A few of the TUSA students left early to go back to America this weekend. As a last hurrah, one gal mandated we should join her at KTV aka karaoke. There are things I would rather do than sing karaoke: gauging my eyes out with rusty nails, for one. (I guess I am being a little over dramatic.) Since KTV is such popular sport in Taiwan, I figured what the hell, might as well give it a shot while I am still here. How different can this be from playing Rock Band in my living room?
The KTV building is at least 5 stories tall… 5 stories of karaoke-ing bliss. The entrance is like that of a fancy hotel: there is a check-in desk, marble floors and columns, a foyer with a grand floral arrangement. If you didn’t know that it wasn’t a hotel than you wouldn’t know it wasn’t a hotel.

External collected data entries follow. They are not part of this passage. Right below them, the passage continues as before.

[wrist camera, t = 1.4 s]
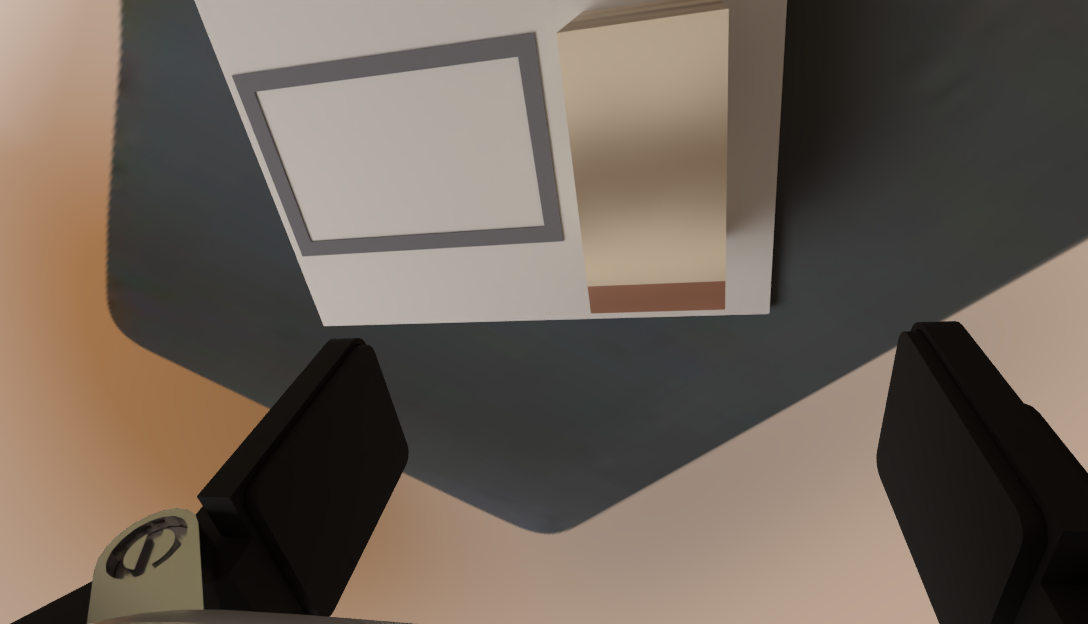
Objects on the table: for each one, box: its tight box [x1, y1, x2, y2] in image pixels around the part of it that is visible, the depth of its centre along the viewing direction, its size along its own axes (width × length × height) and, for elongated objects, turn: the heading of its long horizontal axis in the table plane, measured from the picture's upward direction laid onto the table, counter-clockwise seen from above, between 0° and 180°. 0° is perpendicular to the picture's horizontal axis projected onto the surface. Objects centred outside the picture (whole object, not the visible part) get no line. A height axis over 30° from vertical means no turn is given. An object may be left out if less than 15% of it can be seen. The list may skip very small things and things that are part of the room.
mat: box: [194, 0, 787, 326], centre depth 27 cm, size 24×18×1 cm
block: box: [556, 0, 729, 313], centre depth 22 cm, size 10×5×6 cm, turn 8°
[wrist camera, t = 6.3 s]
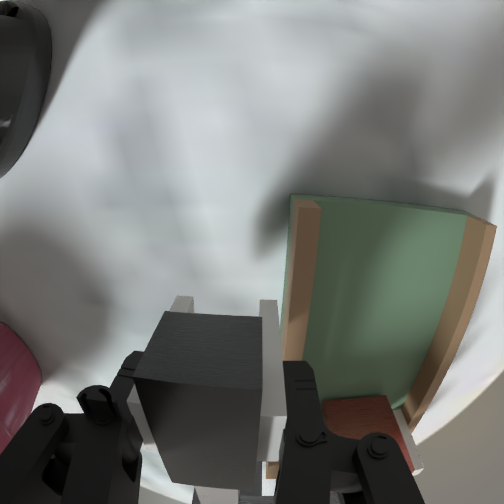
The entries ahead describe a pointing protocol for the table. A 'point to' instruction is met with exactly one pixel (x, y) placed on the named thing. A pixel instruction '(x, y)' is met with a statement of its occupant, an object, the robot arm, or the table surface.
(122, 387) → the robot arm
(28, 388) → the plant pot
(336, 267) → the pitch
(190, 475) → the slider
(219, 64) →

We entered the elevator and got to the fourth floor, where our karaoke room was. Yes, you get a whole room (my Asia-phile friends are already well aware of this). So there were about thirty of us sprawled out in our room, complete with leather couches, private bathroom, and a large projection screen. The cost of admission also includes an all-you-can-eat buffet with five different flavors of ice cream. Booze costs extra, but not much, so I did not hesitate to order a six pack of Taiwan beer for myself. I was on the threshold of not going to KTV at all, and I was damn well was not about to start singing sober.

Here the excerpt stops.